RealTime Data Compression A comparison of Arithmetic Encoding with FSE
rANS notes The ryg blog
Getting back to my slow exposition track.
We talked before about how strings like "ABC" specify an ANS state machine. The string is the symbols that should be output by the decoder in each state, and there's an implicit cyclic repeat, so "ABC" means "ABCABC..". The cyclic repeat corresponds to only using some modulo of state in the decoder output.
Simple enumerations of the alphabet (like "ABC") are just flat codes. We saw before that power of two binary-distributed strings like "ABAC" are Huffman codes.
What about something like "AAB" ? State 0 and 1 both output an A. State 2 outputs a B. That means A should have twice the probability of B.
How do we encode a state like that? Putting in a B is obvious, we need to make the bottom of state be
a 2 (mod 3) :
x' = x*3 + 2
but to encode an A, if we just did the naive op :
x' = x*3 + 0
x' = x*3 + 1
we're wasting a value. Either a 0 or 1 at the bottom would produce an A, so we have a free bit there.
We need to make use of that bit or we are wasting code space. So we need to find a random bit to transmit
to make use of that freedom. Fortunately, we have a value sitting
around that needs to be transmitted that we can pack into that bit - x!
take a bit off x :
b = x&1
x >>= 1
x' = x*3 + b
x' = (x/2)*3 + (x%2)
more generally if the output string is of length M and symbol s occurs Fs times, you would do :
x' = (x/Fs)*M + (x%Fs) + Bswhich is the formula for rANS.
Now, note that rANS always makes output strings where the symbols are not interleaved. That is, it can make "AAB" but it can't make "ABA". The states that output the same symbol are in consecutive blocks of length Fs.
This is actually not what we want, it's an approximation in rANS.
For example, consider a 3-letter alphabet and M=6. rANS corresponds to an output string of "AABBCC".
We'd prefer "ABCABC". To see why, recall the arithmetic coding formula that we wanted to use :
x' = (x/P) + C
the important part being the (x/P). We want x to grow by that amount, because that's what gives us
compression to the entropy. If x grows by too much or too little, we aren't coding with codelens that
match the probabilities, so there will be some loss.
P = F/M , and we will assume for now that the probabilities are such that the rational expression F/M
is the true probability. What we want is to do :
x' = (x*M)/F + C
to get a more accurate scaling of x. But we can't do that because in general that division will
cause x' to not fall in the bucket [Cs,Cs+1) , which would make decoding impossible.
So instead, in rANS we did :
x' = floor(x/F)*M + C + (x%F)
the key part here being that we had to do floor(x/F) instead of (x/P), which means the bottom bits of x are
not contributing to the 1/P scaling the way we want them to.
x = 7
F = 2
M = 6
P = 1/3
should scale like
x -> x/P = 21
instead scales like
x -> (x/F)*M + (x%F) = (7/2)*6 + (7%2) = 3*6 + 1 = 19
because we lost the bottom bit of 7 when we did (7/2)

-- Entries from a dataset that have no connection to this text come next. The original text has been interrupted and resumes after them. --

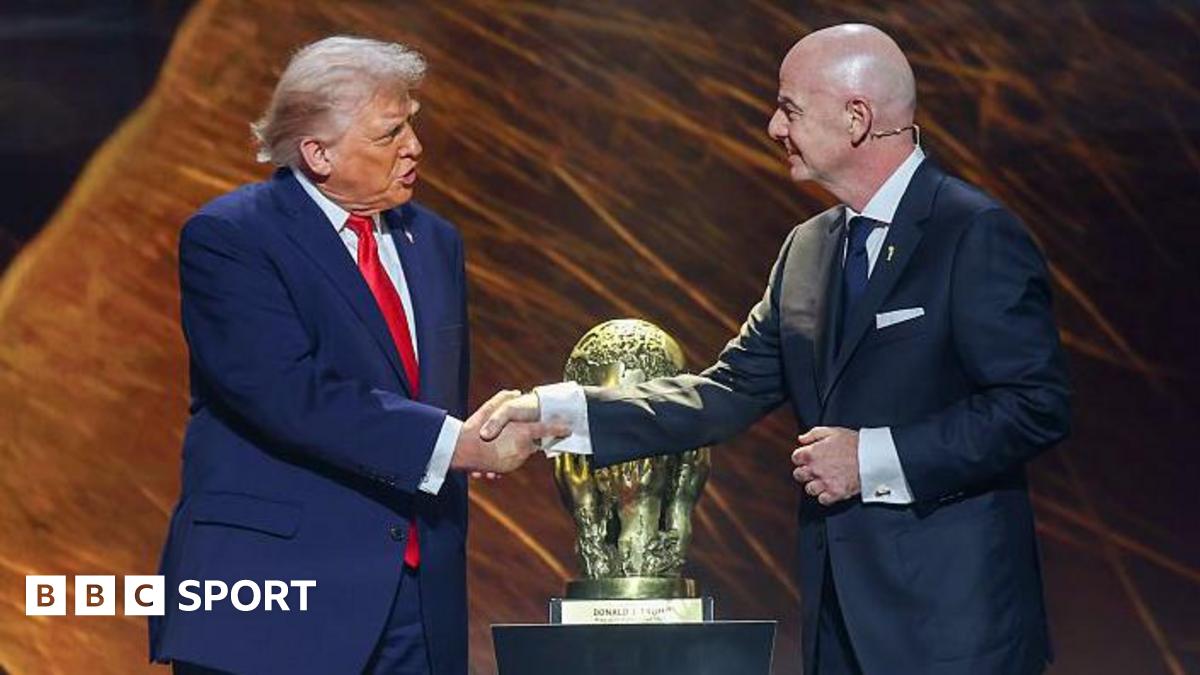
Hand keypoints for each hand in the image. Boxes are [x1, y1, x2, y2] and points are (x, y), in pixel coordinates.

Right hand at [452, 390, 567, 473]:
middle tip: (513, 432)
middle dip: (528, 438)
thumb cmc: (474, 430)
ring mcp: (515, 460)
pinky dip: (506, 455)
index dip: (558, 428)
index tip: (569, 428)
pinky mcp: (506, 469)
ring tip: (497, 442)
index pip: (545, 430)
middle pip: (534, 443)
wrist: (459, 452)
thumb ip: (503, 398)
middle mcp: (521, 448)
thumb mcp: (488, 408)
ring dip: (516, 447)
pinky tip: (492, 451)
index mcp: (521, 433)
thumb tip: (516, 392)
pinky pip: (512, 460)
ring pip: (523, 451)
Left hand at [791, 426, 859, 505]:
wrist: (873, 457)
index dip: (802, 458)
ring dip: (815, 485)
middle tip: (816, 470)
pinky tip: (831, 488)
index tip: (809, 458)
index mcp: (811, 453)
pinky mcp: (835, 493)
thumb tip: (801, 440)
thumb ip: (813, 434)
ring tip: (825, 480)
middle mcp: (815, 469)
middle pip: (798, 475)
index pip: (795, 458)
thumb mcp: (832, 431)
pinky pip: (822, 500)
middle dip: (805, 472)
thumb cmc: (854, 443)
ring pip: (809, 489)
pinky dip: (826, 496)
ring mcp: (824, 482)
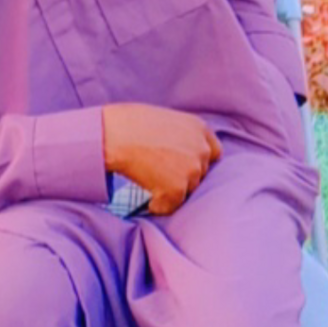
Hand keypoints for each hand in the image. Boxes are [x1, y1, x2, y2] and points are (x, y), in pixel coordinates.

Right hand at [102, 103, 222, 215]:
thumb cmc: (129, 123)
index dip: (197, 161)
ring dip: (170, 190)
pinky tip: (147, 196)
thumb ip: (180, 135)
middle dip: (182, 176)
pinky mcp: (179, 188)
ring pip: (187, 190)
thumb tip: (179, 154)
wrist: (114, 134)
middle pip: (200, 174)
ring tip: (149, 179)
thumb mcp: (165, 120)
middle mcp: (201, 148)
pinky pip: (171, 206)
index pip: (214, 152)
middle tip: (159, 172)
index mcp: (199, 127)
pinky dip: (159, 205)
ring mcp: (192, 169)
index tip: (183, 166)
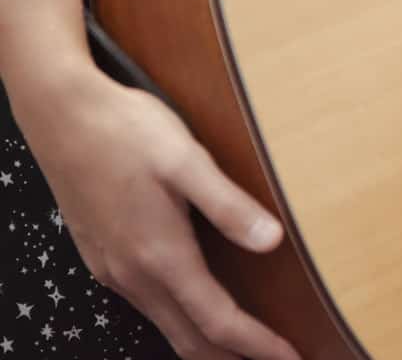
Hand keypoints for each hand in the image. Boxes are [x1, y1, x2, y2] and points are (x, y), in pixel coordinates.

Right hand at [8, 64, 298, 359]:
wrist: (61, 115)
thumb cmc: (127, 131)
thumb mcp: (186, 160)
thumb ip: (228, 205)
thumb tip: (272, 241)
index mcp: (160, 255)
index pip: (217, 322)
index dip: (257, 346)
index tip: (292, 357)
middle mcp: (134, 274)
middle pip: (190, 339)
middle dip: (234, 358)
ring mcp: (113, 269)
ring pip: (166, 326)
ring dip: (207, 345)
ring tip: (246, 347)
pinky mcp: (103, 257)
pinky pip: (147, 307)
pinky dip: (180, 322)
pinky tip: (197, 310)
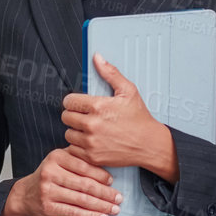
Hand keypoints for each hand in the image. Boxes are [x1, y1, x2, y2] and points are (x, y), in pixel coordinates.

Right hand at [0, 149, 121, 215]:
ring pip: (81, 199)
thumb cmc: (49, 176)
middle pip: (84, 184)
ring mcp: (48, 191)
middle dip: (105, 192)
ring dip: (101, 205)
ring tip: (114, 209)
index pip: (84, 166)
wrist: (26, 194)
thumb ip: (79, 159)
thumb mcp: (60, 161)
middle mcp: (51, 172)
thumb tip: (107, 165)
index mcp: (56, 157)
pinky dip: (90, 215)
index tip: (112, 181)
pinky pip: (74, 212)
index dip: (100, 174)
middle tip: (118, 197)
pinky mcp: (49, 207)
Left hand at [61, 54, 178, 181]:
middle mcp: (93, 125)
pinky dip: (79, 146)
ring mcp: (91, 142)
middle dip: (74, 115)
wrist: (149, 144)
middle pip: (66, 117)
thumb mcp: (128, 91)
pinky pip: (73, 149)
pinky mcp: (92, 156)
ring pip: (68, 133)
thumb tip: (97, 58)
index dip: (73, 101)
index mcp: (99, 106)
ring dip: (76, 131)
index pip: (69, 101)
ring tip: (89, 129)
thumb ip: (110, 73)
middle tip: (84, 115)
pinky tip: (91, 141)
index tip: (79, 104)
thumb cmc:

In practice this does in fact make a difference when the state value (x) is small. When x is generally
large (vs. M), then (x/F) is a good approximation of the correct scaling. The closer x is to M, the
worse the approximation.
In practice with rANS, you should use something like x in 32-bits and M < 16-bits, so you have decent resolution. For tANS we will be using much lower state values, so getting this right is important.
As a concrete example :
alphabet = 3
1000 random symbols coded
H = 1.585
K = 6
6 <= x < 12
output string "ABCABC"
wrote 1608 bits
output string "AABBCC"
wrote 1690 bits
And a drawing of what's happening :
I like the way Jarek Duda called rANS the "range coder" variant of ANS. While the analogy is not perfect, there is a similarity in the way it approximates the ideal scaling and gains speed.
The crucial difference between a "range coder" and prior (more accurate) arithmetic coders is that the
range coder does a floor divide :
range coder :
symhigh * (range / symtot)
CACM (and such) :
(symhigh * range) / symtot
this approximation is good as long as range is large and symtot is small, just like with rANS.